*MATERIAL SHOWN*:
Start of Block

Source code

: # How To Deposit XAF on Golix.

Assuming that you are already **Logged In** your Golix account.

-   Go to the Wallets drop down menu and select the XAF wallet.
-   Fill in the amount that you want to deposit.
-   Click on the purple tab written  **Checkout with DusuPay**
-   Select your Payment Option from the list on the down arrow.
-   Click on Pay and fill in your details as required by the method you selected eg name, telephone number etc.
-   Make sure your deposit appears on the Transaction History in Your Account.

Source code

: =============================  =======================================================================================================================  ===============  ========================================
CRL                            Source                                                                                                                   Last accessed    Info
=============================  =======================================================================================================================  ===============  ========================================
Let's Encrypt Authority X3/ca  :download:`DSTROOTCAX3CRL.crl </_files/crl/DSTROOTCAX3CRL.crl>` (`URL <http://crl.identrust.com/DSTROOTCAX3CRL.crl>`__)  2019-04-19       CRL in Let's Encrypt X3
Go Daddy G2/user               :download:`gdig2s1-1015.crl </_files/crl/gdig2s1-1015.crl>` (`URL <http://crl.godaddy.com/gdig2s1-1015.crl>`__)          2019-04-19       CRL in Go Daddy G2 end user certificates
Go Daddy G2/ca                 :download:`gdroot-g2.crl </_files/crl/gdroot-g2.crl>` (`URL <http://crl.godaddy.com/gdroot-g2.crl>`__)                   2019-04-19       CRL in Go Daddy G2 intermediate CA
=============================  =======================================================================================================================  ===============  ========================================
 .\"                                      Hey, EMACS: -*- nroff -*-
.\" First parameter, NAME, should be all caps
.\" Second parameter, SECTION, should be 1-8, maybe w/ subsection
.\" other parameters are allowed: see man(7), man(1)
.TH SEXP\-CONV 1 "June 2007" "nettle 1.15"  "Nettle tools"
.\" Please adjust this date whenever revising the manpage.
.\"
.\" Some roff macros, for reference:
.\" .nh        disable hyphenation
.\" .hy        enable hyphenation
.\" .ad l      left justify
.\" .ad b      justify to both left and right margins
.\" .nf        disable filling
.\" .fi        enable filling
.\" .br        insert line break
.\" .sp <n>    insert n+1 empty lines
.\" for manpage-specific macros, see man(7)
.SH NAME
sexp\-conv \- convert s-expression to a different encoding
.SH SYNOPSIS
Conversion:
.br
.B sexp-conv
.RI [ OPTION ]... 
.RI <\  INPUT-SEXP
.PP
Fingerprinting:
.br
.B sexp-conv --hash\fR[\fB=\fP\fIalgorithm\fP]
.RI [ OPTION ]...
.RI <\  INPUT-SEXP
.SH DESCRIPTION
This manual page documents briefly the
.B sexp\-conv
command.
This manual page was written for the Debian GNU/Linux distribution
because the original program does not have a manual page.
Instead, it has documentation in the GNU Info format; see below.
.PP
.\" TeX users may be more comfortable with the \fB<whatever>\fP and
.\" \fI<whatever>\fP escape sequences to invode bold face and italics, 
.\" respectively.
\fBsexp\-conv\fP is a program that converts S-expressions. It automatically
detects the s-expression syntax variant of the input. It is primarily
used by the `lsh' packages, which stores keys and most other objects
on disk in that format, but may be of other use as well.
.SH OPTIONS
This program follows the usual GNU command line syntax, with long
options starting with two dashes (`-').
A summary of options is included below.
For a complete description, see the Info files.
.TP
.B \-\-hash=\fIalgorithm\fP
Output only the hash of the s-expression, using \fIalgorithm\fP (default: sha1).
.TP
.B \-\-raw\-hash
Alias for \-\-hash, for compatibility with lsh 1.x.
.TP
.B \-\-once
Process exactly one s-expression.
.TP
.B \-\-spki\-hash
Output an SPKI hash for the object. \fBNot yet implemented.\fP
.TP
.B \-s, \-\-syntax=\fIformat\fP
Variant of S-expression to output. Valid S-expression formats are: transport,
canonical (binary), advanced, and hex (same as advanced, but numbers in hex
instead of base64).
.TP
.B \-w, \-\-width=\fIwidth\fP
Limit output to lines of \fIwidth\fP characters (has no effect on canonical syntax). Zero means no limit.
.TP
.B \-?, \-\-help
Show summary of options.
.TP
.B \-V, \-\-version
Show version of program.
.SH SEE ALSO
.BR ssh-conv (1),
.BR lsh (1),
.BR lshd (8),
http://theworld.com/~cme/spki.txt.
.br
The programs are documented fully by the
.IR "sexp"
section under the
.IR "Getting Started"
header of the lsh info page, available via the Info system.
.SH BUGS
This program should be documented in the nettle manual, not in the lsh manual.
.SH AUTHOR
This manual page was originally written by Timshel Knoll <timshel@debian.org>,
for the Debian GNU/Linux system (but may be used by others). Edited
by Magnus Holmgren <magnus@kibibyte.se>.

End of Block
Start of Block

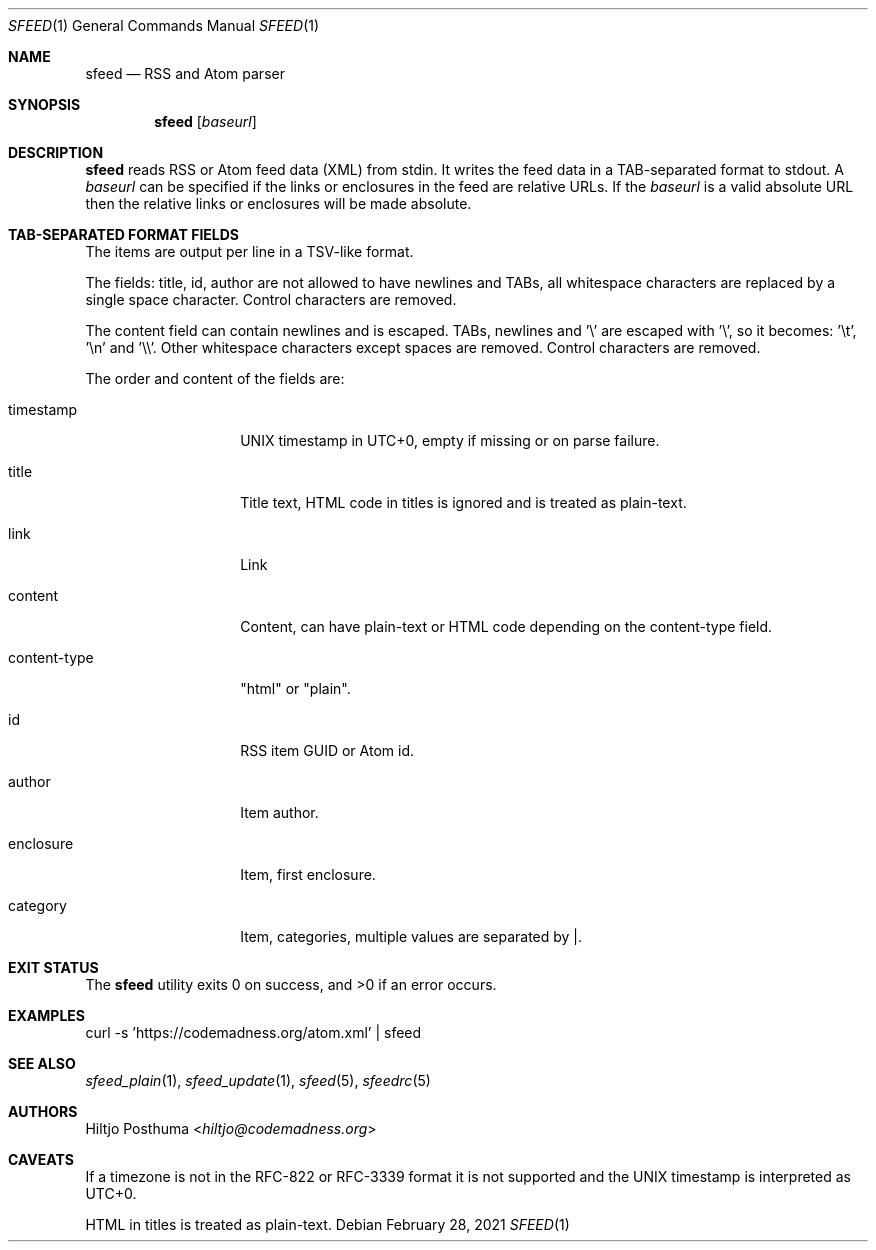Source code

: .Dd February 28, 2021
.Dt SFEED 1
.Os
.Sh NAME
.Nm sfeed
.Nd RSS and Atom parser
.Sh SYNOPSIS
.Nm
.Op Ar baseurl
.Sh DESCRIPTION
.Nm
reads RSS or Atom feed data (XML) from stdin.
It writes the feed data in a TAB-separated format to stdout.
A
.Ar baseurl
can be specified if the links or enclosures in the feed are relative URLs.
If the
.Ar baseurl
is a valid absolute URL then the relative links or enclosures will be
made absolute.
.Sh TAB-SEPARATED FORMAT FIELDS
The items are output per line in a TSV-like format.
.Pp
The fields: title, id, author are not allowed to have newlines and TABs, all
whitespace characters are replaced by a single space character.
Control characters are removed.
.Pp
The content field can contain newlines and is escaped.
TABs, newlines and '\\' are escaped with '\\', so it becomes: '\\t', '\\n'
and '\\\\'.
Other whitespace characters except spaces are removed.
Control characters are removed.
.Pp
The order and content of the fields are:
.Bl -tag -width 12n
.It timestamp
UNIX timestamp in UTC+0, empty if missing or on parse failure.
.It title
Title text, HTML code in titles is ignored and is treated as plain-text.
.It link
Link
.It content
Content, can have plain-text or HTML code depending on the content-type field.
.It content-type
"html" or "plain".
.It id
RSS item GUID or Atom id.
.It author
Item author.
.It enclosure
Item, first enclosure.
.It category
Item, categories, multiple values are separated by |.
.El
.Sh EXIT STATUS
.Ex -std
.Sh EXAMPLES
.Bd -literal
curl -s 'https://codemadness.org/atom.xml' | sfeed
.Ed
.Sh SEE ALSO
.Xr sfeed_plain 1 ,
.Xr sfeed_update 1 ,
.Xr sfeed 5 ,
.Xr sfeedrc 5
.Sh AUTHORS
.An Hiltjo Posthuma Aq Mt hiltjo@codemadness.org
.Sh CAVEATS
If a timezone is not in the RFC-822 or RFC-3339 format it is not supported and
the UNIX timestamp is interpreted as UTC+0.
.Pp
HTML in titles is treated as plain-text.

End of Block

*WHAT YOU WILL DO*: Would you copy out exactly the lines above that start at the one containing "for the Debian GNU/Linux system" and end at the one containing "by Magnus Holmgren <magnus@kibibyte.se>.", inclusive?

*SOLUTION TO THIS PROBLEM*:
for the Debian GNU/Linux system (but may be used by others). Edited
by Magnus Holmgren <magnus@kibibyte.se>.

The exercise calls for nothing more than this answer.